Google sarebbe pronto a tornare in Cina, dopo la «cacciata» del 2010. E lo farebbe con una app per Android «già censurata» di comune accordo con Pechino.

La notizia è stata resa nota da «The Intercept», il magazine che con gli articoli di Glenn Greenwald rivelò al mondo il Datagate; secondo le fonti e i documenti in possesso del sito, Google starebbe dialogando con i funzionari cinesi per introdurre una app di ricerca per smartphone, già filtrata sulla base delle richieste del partito comunista. Il progetto si chiama «Dragonfly», sarebbe in lavorazione da tempo e potrebbe vedere la luce già nei prossimi nove mesi. L’intoppo potenziale è l’attuale situazione delle relazioni tra Cina e Stati uniti, preda dello scontro commerciale tra i due paesi.

Secondo quanto rivelato, l’app di Google prevederebbe già al proprio interno i filtri che avrebbe richiesto Wang Huning in persona, membro del comitato centrale del Politburo e considerato il vero e proprio ideologo del presidente Xi Jinping, nonché il fautore delle teorie del «neo-autoritarismo». Su questo «ritorno» eventuale di Google in Cina, si possono innervare alcune riflessioni che, partendo da Pechino, disegnano le attuali strategie degli ex ragazzi terribili della Silicon Valley. Innanzitutto: Google, nel 2010, spostò le proprie attività a Hong Kong su indicazione del governo cinese, dopo una dura polemica legata alla volontà del motore di ricerca di non accettare la censura cinese. Fu una soluzione che risultò gradita a entrambi: la cosa più importante, per i cinesi, è non «perdere la faccia» e vale anche per i propri avversari: mai umiliare il nemico. Da quel momento, però, il mercato della rete cinese è cresciuto, così come sono cresciute le aziende cinesi.

Oggi – e non è un caso che Google abbia pensato a una app – il 95 per cento degli oltre 780 milioni di utenti cinesi, si collega all’internet con uno smartphone. Dal 2010 i numeri sono cresciuti, così come la forza globale della Cina. Ma questo «ritorno» di Google non sarebbe da considerarsi come un elemento di totale novità: dopo le vicende del 2010, l’azienda che oggi è guidata dall’indiano Sundar Pichai, dal 2015 è già ampiamente tornata in Cina.
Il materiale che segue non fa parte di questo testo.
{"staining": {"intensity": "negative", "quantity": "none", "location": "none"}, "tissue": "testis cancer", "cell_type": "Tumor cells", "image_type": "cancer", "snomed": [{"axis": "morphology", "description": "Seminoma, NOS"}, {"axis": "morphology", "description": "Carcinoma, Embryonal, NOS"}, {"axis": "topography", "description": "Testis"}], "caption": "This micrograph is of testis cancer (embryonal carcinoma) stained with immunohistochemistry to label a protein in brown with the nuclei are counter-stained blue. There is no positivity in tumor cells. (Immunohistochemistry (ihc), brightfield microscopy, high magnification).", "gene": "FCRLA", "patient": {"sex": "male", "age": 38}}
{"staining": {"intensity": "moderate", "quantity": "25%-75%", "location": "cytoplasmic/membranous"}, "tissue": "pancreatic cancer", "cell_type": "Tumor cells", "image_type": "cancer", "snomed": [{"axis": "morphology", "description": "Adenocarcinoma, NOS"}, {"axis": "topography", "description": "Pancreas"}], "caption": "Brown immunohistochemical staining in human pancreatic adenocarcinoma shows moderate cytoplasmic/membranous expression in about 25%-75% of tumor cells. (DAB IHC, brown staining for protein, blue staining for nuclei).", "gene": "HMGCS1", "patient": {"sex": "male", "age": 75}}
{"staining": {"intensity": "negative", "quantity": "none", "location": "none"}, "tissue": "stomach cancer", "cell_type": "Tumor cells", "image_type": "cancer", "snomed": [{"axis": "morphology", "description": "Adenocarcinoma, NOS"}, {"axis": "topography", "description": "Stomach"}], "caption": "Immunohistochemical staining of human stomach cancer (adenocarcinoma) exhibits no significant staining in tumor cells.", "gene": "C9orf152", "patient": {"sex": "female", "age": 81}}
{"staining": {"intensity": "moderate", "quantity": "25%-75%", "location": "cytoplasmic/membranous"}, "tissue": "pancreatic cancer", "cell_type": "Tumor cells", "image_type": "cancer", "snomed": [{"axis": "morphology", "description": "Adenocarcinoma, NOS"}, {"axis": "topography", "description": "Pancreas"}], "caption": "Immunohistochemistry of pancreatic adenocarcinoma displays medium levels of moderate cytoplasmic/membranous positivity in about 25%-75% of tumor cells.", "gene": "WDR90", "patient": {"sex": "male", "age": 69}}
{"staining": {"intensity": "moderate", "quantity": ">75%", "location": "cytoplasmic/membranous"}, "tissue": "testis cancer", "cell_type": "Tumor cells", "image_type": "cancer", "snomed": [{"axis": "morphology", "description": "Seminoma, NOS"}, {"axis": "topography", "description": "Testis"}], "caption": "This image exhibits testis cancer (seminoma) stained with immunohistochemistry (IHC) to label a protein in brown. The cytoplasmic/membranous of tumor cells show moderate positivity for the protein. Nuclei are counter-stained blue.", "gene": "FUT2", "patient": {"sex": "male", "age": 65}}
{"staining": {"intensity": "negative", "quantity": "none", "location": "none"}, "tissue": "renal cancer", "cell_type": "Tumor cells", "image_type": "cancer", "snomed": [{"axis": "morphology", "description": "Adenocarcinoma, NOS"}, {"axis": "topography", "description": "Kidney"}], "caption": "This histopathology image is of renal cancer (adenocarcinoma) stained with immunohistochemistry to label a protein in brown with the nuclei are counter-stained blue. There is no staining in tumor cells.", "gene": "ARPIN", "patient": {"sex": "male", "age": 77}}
Google sta finanziando da allora un centro di ricerca per l’intelligenza artificiale a Pechino e di recente ha investito in una startup cinese specializzata in Ai (e tecnologie vocali). Mountain View ha dimostrato di aver compreso due cose: che l’intelligenza artificiale poteva essere una porta per riaffacciarsi in Cina e che finanziando ricerca e aziende cinesi si sarebbe ripresentata di fronte alla dirigenza cinese in modo più consono.

Le startup cinesi con focus sull’intelligenza artificiale, oggi, sono quelle che raccolgono il maggior numero di finanziamenti da fondi e aziende nel mondo, superando quanto raccolto dalle startup americane. Siamo di fronte a un paradosso per chi ancora leggeva la Cina come «fabbrica del mondo», o una conseguenza ovvia per chi – invece – segnala da tempo gli investimenti cinesi in termini di innovazione tecnologica: oggi le aziende del mondo occidentale, se vogliono innovare, devono andare in Cina. Ma «andare in Cina» significa ritrovarsi di fronte il concetto di «sovranità digitale» su cui Pechino non transige: la rete sarà pure globale, ma a Pechino, dicono i funzionari, si fa come dicono loro. Google ha pagato il centro di ricerca, la startup e ha riconquistato un biglietto da visita presso i dirigenti del Pcc, ma i tempi sono cambiati: ora le regole le dettano a Pechino.